> **Exercise**
Find every line in the listing below that contains the word "Google", and copy each of those lines out.

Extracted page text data
____

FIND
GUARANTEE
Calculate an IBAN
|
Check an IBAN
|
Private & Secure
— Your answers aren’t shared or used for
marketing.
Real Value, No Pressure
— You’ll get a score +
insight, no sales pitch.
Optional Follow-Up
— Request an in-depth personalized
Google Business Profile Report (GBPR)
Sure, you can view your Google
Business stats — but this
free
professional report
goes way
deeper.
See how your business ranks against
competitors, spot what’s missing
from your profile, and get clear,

____

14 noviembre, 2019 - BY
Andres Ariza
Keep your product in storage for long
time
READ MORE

____

> **Answer box**
Google Business Profile Report (GBPR)
Sure, you can view your Google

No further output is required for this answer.